# Finding the remaining zeros of each polynomial function

• Jun 4th 2010, 09:49 AM
RBlax
Finding the remaining zeros of each polynomial function
Use the given zero to find the remaining zero's of each polynomial function.

P(x)= x^3+3x^2+x+3; -i

I'm pretty lost with this stuff. I've been watching Patrick's videos trying to remember my high school days but wow it's been a while hehe.

It looks like Conjugate Pair Theorem would be the way to solve. If I figure it out I'll post my solution.

If you guys could give me some direction to help me get back into the game that would be AWESOME!!

Thanks a TON
• Jun 4th 2010, 10:06 AM
earboth
Quote:

Originally Posted by RBlax
Use the given zero to find the remaining zero's of each polynomial function.

P(x)= x^3+3x^2+x+3; -i

I'm pretty lost with this stuff. I've been watching Patrick's videos trying to remember my high school days but wow it's been a while hehe.

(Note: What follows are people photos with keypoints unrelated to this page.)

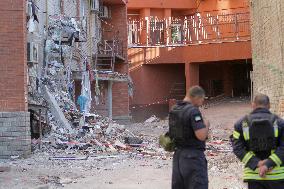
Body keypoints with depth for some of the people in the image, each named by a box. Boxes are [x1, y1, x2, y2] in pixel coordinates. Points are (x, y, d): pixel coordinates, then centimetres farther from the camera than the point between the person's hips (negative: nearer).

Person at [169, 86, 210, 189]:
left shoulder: (173, 110, 9)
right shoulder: (193, 111, -17)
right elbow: (201, 136, -24)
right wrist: (206, 125, -4)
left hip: (178, 154, 8)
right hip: (193, 156, -8)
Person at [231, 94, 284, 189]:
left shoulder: (242, 123, 3)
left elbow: (237, 148, -7)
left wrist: (257, 163, -13)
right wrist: (268, 164, -17)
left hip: (253, 173, 1)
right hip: (276, 174, -1)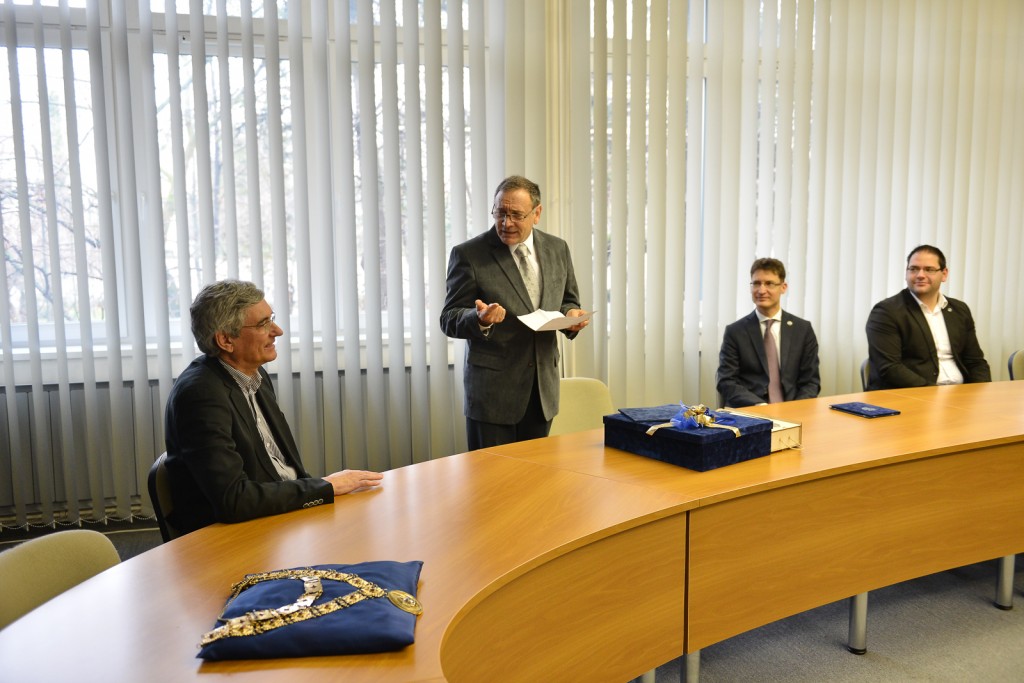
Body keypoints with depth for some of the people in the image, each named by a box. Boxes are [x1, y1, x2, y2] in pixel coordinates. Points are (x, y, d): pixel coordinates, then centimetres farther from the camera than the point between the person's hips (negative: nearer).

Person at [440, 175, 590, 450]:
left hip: (543, 387, 4)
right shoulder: (468, 254, -7)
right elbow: (449, 319, -6)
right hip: (493, 389, -4)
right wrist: (479, 319, -28)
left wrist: (570, 315, -6)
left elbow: (567, 301, 18)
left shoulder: (557, 249, 6)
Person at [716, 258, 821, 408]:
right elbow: (726, 382, -2)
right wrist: (759, 406, -17)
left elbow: (810, 381, 9)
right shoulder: (735, 332, 4)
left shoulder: (803, 329, 9)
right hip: (748, 413, -2)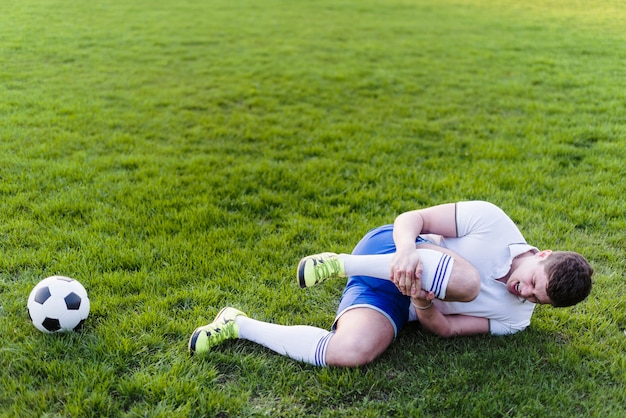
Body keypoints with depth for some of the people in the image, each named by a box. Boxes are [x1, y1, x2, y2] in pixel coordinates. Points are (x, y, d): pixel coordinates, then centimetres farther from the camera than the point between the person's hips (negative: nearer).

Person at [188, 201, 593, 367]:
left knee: (350, 353, -31)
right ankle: (339, 264, -21)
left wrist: (423, 305, -29)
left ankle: (239, 326, -12)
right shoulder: (493, 222, -14)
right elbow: (411, 218, -13)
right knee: (464, 278, -37)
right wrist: (407, 250, -35)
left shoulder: (515, 318, 0)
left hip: (403, 304, 4)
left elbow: (445, 329, -6)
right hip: (387, 252, -4)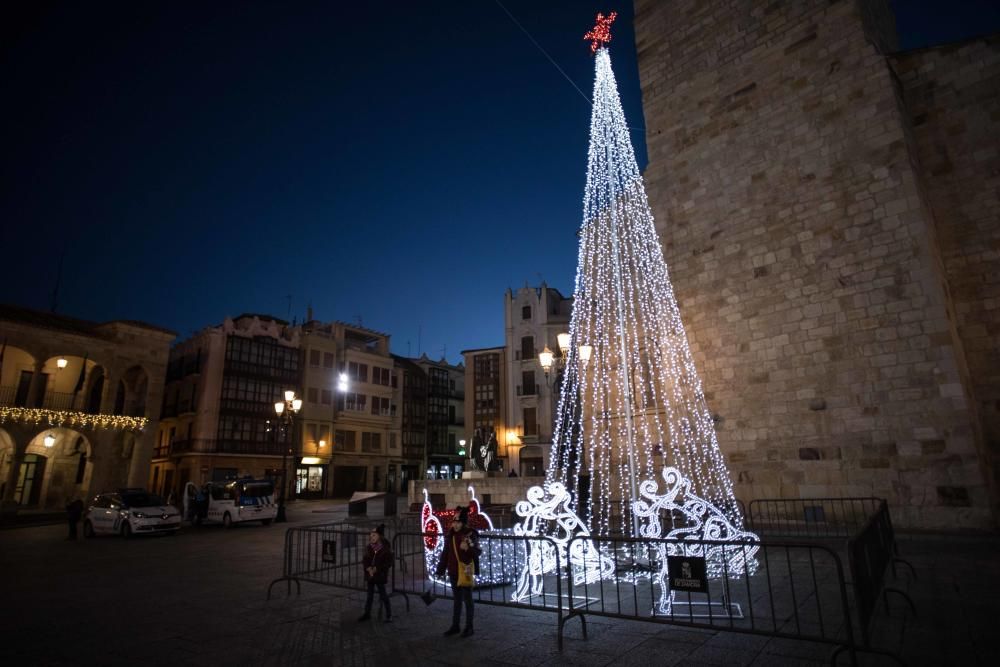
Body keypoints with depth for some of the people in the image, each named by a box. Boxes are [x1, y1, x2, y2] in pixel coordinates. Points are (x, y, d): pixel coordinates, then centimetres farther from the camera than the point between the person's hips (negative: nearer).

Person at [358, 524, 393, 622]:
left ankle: (389, 615, 12)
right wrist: (368, 568, -15)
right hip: (370, 575, 5)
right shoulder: (369, 548, 3)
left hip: (380, 575, -5)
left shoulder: (385, 549, -12)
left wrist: (376, 569, -18)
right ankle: (367, 613, 30)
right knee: (370, 595, 17)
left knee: (383, 595, 2)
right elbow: (364, 561, 3)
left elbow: (388, 564, -13)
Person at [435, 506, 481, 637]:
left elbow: (477, 552, -19)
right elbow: (446, 553, 10)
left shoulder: (471, 534, -14)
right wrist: (440, 570, 11)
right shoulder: (451, 535, 3)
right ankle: (455, 626, 28)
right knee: (457, 600, 17)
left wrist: (468, 548, -38)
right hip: (453, 573, 5)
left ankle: (469, 627, 19)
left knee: (467, 600, 6)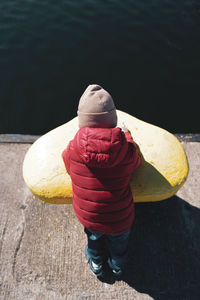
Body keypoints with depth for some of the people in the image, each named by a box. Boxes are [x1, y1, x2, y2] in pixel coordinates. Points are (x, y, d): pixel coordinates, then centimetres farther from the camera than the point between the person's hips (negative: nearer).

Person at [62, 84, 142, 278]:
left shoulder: (72, 149, -24)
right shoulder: (127, 151, -26)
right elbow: (136, 162, -2)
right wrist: (126, 136, 10)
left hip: (87, 216, 1)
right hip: (119, 219, 0)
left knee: (94, 238, 34)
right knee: (119, 241, 32)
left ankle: (96, 265, 62)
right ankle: (118, 266, 62)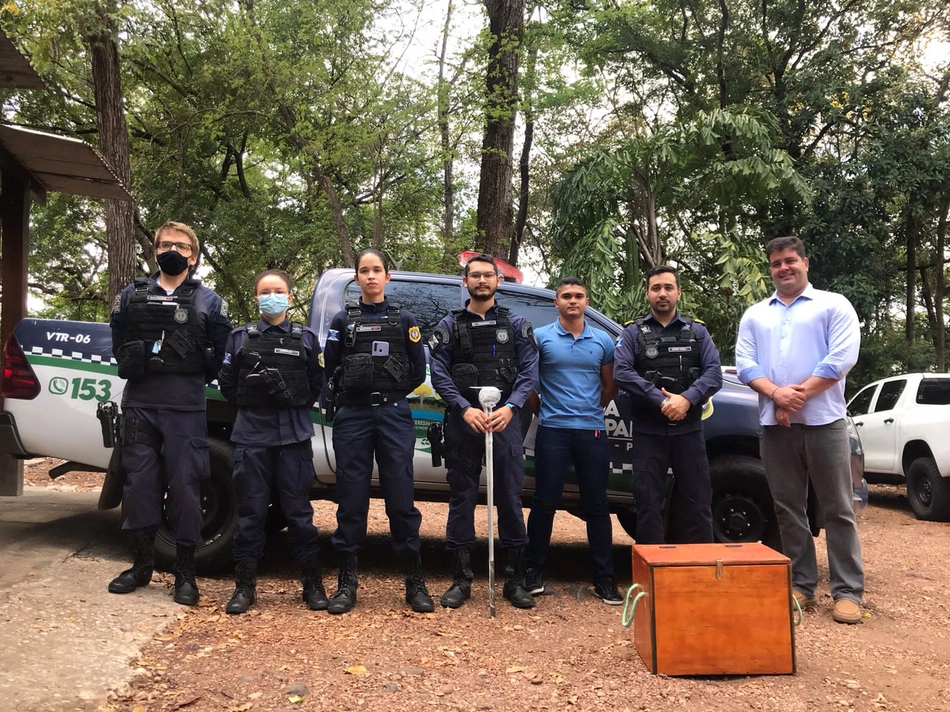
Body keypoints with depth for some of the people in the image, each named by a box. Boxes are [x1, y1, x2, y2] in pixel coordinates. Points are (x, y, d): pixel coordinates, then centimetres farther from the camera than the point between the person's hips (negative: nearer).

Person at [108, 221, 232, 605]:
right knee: (139, 482, 6)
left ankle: (185, 573, 9)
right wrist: (131, 365, 5)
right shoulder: (133, 294, 13)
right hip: (139, 402, 3)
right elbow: (118, 341, 17)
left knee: (185, 484, -1)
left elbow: (222, 350, 7)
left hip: (185, 407, -2)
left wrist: (199, 376, 0)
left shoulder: (208, 301, 6)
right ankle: (142, 562, 21)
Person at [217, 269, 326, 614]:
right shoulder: (241, 337, 8)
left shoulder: (306, 337, 8)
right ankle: (245, 585, 15)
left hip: (294, 434, 0)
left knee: (298, 509, 4)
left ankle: (312, 583, 15)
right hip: (251, 434, 1)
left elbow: (316, 384, 8)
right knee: (250, 510, 4)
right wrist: (250, 404, -3)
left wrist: (295, 401, -5)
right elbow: (227, 382, 8)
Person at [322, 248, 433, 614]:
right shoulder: (343, 320, 8)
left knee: (400, 495, -1)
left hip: (394, 415, -1)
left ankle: (415, 581, 8)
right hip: (352, 416, 1)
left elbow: (418, 372, 7)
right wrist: (352, 392, 7)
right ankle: (347, 581, 12)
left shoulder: (404, 319, 7)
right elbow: (331, 368, 8)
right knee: (351, 496, 3)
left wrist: (389, 394, 9)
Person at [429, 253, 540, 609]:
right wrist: (466, 409, -13)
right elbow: (439, 373, 1)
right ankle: (461, 580, 15)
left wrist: (509, 407, -14)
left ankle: (516, 580, 14)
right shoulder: (449, 326, 9)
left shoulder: (516, 324, 10)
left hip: (505, 419, 0)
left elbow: (529, 372, 2)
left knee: (510, 498, 3)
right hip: (462, 421, 0)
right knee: (461, 499, 5)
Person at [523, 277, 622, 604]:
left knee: (596, 505, 6)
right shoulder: (540, 338, 1)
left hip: (593, 433, 2)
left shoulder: (603, 341, 8)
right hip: (553, 432, -2)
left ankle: (604, 578, 14)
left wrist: (591, 410, 11)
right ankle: (534, 571, 16)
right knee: (545, 503, 3)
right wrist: (542, 412, 6)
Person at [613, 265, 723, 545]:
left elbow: (714, 372, -2)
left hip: (689, 429, 1)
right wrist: (662, 401, -19)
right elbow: (622, 373, -10)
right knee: (648, 504, 4)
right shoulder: (633, 332, 5)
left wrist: (686, 399, -19)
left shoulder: (697, 331, 10)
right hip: (648, 431, -1)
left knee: (697, 502, 5)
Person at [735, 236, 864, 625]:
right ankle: (802, 585, 18)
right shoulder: (754, 314, 15)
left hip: (823, 421, -4)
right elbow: (745, 364, 4)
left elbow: (842, 357, -8)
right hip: (774, 425, 4)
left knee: (837, 509, 0)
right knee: (788, 509, 8)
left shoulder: (833, 305, 4)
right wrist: (777, 394, -13)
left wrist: (800, 395, -13)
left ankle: (848, 591, 7)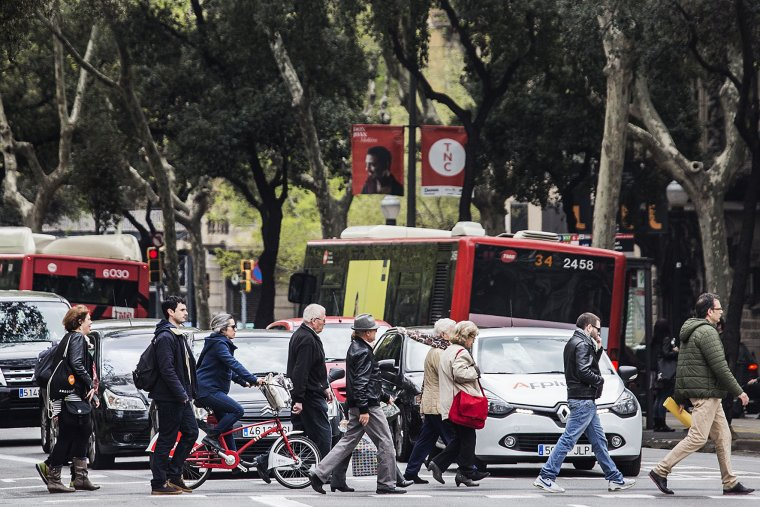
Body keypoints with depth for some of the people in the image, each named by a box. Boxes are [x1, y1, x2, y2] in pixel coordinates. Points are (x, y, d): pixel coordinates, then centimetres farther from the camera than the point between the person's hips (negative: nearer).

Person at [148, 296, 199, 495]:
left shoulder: (178, 335, 18)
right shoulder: (165, 337, -14)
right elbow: (167, 369, -21)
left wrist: (189, 392, 16)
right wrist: (181, 393, -21)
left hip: (181, 397, 10)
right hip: (169, 397, -10)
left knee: (191, 432, 10)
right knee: (167, 439, -5)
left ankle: (173, 475, 17)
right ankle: (159, 484, 0)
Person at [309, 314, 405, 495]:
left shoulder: (355, 348, 16)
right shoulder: (363, 352, -16)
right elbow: (360, 383, -22)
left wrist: (384, 397, 31)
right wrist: (364, 410, -24)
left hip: (356, 406, 10)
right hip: (368, 405, -10)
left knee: (348, 442, 11)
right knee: (385, 443, -1)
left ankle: (319, 474, 5)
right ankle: (386, 484, 3)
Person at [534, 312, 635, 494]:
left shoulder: (573, 343, 19)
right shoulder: (582, 345, -13)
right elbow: (583, 372, -23)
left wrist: (597, 349, 10)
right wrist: (600, 380, -8)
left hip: (585, 400, 11)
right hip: (583, 399, -11)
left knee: (599, 440, 12)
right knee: (568, 439, -10)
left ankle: (615, 479, 16)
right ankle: (546, 477, -9)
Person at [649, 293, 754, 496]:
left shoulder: (690, 331, 17)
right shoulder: (707, 332, -14)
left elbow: (682, 366, 19)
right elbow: (720, 367, -18)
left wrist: (679, 398, 22)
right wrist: (738, 392, -12)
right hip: (706, 393, -10)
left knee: (723, 436, 10)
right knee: (697, 438, -10)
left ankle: (730, 483, 10)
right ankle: (661, 471, -8)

If you guys could give me some direction to help me get back into the game that would be AWESOME!!

Thanks a TON

1. Since there are only real coefficients in the term of the function there must exist a 2nd solution x = +i. Thus $\displaystyle (x^2+1)$ must be a factor in the term:

2. $\displaystyle P(x)= x^3+3x^2+x+3 = x^2(x+3) + (x+3) = (x+3)(x^2+1)$

3. A product equals zero if one factor equals zero. Use this property to determine the last missing zero of P.
• Jun 4th 2010, 10:14 AM
Soroban
Hello, RBlax!

Quote:

Use the given zero to find the remaining zeros.

. . $\displaystyle P(x)\:=\: x^3+3x^2+x+3.\quad x = -i$

Since $\displaystyle x = -i$ is a zero of $\displaystyle P(x)$, then $\displaystyle x = +i$ is also a zero.
. .
(Complex roots always appear in conjugate pairs.)

Then: .$\displaystyle [x - (-i)]\text{ and }[x - (+i)]$ are factors of $\displaystyle P(x).$

. . That is: .$\displaystyle (x + i)(x - i) \:=\:x^2+1$ is a factor of $\displaystyle P(x).$

Dividing, we find that: .$\displaystyle P(x) \:=\:(x^2+1)(x+3)$

Therefore, the zeros of $\displaystyle P(x)$ are: .$\displaystyle i,\:-i,\:-3$

Edit: Too slow . . . again!
.
• Jun 4th 2010, 10:34 AM
RBlax
This isn't using the The Conjugate Pair Theorem though right?

I think what they are wanting me to do looks something like...

$\displaystyle P(x)= x^3+3x^2+x+3; -i$

then use synthetic division (which I begin to become lost)

Edit: I'm slow too haha

But thanks a ton for the help.